Not much hope with the Three Stooges, Brown, Darling & Mandy, in charge…
Yesterday, Angela Merkel panicked in Germany – as did the Irish Government previously – and guaranteed all private bank savings. So much for the stability of the euro and the eurozone. But Germany is a sovereign state, so it has the right to bail out its banks/savers (even though, as a champion of the European Single Market, it has forced other countries to adhere to the rules).
Last week, the Americans panicked big time with their $700 billion bank bailout scheme, the Paulson Plan, which marks the socialisation of the US economy. Since when did the US intervene to tackle market failure? Is non-intervention not the secret to its success?
The FTSE 100 Index has fallen by 5% already today, according to Sky News. It is no time for panic, but what else can we expect from the Three Stooges?
Vince Cable is right about suspending Bank of England independence. The Bank is fussing about keeping inflation low, when we face economic meltdown. Merv ‘the Swerve’ King and most of the Monetary Policy Committee – apart from Prof David Blanchflower – haven’t got a clue.
It is time to reverse Brown’s disastrous BOE independence policy and to reclaim control of interest rates. They should be slashed by at least 100 base points, i.e. from 5% to 4%, to stimulate the economy.

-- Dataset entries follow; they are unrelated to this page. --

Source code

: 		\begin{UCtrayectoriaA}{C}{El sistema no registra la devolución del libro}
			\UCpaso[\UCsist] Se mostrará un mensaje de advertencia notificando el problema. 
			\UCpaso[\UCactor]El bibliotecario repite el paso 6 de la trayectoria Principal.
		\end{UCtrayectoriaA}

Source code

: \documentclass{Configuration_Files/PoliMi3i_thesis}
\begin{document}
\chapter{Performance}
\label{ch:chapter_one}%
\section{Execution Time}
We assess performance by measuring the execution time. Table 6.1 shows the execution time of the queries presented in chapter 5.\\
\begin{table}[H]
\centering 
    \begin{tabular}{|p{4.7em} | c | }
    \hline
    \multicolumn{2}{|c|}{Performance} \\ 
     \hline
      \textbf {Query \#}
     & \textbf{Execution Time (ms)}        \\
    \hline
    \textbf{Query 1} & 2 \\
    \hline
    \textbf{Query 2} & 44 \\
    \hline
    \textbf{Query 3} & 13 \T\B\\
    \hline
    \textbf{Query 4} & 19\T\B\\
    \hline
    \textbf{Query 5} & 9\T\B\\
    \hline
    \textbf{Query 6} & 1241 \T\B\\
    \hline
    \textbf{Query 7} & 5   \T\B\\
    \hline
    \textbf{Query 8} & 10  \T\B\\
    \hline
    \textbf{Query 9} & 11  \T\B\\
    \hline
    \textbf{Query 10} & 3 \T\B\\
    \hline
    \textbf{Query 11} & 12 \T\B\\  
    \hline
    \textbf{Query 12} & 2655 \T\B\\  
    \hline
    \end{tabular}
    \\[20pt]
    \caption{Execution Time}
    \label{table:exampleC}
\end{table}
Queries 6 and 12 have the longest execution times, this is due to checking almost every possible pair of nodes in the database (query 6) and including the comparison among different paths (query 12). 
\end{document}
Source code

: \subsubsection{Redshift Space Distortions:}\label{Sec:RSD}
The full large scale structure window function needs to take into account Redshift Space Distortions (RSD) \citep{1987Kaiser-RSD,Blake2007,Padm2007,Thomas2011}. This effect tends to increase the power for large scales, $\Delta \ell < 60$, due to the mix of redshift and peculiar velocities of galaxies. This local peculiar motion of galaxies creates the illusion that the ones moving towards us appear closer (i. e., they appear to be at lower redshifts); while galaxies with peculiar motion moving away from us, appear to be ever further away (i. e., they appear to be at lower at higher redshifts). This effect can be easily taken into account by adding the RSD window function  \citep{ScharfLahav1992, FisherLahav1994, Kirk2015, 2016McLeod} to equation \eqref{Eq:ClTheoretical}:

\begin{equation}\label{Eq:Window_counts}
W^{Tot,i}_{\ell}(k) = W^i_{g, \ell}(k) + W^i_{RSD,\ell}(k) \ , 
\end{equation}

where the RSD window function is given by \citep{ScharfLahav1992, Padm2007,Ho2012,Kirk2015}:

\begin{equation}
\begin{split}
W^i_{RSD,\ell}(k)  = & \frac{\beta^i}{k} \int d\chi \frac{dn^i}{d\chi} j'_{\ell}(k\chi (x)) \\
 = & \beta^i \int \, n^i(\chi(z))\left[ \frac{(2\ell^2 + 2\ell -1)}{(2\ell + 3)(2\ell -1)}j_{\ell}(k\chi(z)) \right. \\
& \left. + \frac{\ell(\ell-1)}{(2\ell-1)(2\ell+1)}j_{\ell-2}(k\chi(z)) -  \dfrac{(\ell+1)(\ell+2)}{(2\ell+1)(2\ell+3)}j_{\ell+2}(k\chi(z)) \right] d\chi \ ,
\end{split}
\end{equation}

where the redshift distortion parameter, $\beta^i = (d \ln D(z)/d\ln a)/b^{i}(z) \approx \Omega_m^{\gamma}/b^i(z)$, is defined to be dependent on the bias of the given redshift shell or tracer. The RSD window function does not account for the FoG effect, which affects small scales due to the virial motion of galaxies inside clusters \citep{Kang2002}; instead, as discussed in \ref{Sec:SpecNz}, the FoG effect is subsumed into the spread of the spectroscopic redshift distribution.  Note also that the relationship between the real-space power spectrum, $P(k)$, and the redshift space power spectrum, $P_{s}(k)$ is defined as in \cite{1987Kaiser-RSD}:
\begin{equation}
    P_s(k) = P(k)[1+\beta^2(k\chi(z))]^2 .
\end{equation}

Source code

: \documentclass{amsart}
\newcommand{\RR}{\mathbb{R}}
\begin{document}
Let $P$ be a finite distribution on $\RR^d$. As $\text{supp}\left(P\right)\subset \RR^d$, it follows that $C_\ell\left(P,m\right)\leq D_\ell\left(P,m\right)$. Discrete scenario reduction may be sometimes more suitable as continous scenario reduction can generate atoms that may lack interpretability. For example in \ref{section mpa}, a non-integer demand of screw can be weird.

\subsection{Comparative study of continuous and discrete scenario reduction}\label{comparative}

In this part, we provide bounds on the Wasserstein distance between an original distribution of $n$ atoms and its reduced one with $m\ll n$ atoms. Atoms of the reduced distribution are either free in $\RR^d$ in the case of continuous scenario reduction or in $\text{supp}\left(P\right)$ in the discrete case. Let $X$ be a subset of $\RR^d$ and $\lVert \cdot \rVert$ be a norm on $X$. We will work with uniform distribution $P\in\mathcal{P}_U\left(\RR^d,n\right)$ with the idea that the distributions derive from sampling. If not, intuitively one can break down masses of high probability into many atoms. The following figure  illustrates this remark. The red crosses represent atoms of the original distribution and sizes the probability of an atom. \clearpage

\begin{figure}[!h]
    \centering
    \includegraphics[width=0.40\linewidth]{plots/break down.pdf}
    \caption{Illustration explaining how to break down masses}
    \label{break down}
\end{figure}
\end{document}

The £50k guarantee is good enough – if banks collapse, the UK economy cannot take on trillions of guarantees to pay back savers. The very guarantee, as in Germany, might shore up the banks’ position – but what if they collapse? They would bring the economies down with them directly because of the guarantees.
Germany is spending Euro 50 billion on bailing out Hypo Real Estate – that is only one bank – so what next?
It’s time for action, not panic, from the Three Stooges, but this blogger for one is not expecting anything other than panic.